Statement by Humat Dijlah
Baghdad, January 2018
With great concern we are following the decreasing water supply to the Tigris River — a problem which has the potential to create an environmental catastrophe in Iraq in the near future. We are particularly worried following statements made by the Iraqi government in response to a cable from the Turkish Embassy in Baghdad stating that Turkey is considering postponing until next June the filling of the reservoir of the Ilisu Dam. The Iraqi government stated this postponement is the result of “the success of previous dialogues” with the embassy. This, in our opinion, reflects the following:
First, the Turkish government continues to deceive the Iraqi government about the real date of the dam’s start of operation, and continues to suggest falsely that the dam’s work is being delayed due to the concerns of the Iraqi government.
Second, the Iraqi government is aware of this deception, but continues to mislead the Iraqi people who are legitimately concerned about securing their fair share of water from the Tigris River.
In either case, this response from the Iraqi government indicates a deliberate denial of the magnitude of the environmental and economic disaster now facing Iraq. The authorities do not have the courage to take a serious step to confront this potential disaster; instead, its water and foreign policies try merely to patch over the problem, not solve it at its roots. A definitive and powerful position must refer to international covenants and treaties, and agreements that bind Iraq and Turkey.
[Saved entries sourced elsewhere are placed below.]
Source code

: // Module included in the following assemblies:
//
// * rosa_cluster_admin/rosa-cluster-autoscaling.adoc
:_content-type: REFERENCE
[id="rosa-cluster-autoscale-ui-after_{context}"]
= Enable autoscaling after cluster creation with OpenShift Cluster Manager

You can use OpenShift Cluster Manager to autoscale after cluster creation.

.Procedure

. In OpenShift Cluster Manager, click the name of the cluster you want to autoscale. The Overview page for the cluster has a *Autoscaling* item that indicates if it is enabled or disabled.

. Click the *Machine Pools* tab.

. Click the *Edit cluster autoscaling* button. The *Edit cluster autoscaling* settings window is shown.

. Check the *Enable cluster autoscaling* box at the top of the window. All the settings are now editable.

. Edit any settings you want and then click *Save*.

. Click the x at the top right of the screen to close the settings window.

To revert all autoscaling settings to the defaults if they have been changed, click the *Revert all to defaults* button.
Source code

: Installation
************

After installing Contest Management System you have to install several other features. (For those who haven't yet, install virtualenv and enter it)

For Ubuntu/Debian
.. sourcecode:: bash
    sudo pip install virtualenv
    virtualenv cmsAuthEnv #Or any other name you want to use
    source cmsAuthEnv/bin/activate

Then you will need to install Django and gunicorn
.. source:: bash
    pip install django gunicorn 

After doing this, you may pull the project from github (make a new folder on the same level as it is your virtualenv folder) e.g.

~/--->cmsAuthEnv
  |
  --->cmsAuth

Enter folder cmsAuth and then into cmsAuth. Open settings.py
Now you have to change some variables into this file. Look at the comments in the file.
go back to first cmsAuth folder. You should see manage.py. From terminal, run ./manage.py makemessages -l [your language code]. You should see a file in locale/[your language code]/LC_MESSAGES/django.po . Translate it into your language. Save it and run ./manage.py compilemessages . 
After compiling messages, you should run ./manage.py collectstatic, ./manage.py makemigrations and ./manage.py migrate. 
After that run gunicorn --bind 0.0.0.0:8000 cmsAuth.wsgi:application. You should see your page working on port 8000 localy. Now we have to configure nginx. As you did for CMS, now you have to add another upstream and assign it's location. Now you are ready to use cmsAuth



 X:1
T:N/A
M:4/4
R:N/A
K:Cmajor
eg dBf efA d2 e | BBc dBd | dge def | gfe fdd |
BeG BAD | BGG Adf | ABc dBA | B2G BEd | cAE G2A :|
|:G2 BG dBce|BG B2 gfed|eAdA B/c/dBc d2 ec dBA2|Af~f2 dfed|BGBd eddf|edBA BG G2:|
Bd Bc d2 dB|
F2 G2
These would not simply postpone the construction of the dam, but deny its very right to exist.
As we criticize the Iraqi government’s lack of action and weak stance, we must also make clear to the public the reality of the situation in Turkey. The news coming from our colleagues and friends who are active there indicates that work on the Ilisu Dam has continued until now, but indeed has not been completed yet. Many of the families living in the historic city of Hasankeyf, which will be flooded by the Ilisu Dam’s reservoir, are still refusing to leave their homes. In addition, many religious and archaeological shrines have not yet been moved out of Hasankeyf to new sites.
Legal and administrative issues challenge the operation of Ilisu Dam, including the damage that will be inflicted on downstream populations. This should make it impossible for the Turkish government to operate the dam. Given this, how can the Iraqi government claim that this newest postponement reflects “a success”? When the dam starts operating, will the Turkish government take into account Iraqi concerns? We do not believe so. We emphasize the need for urgent and decisive action now, using all relevant international conventions and treaties through the Iraqi Ministry of Foreign Affairs, which should play an important role in the campaign to save Iraq’s water resources.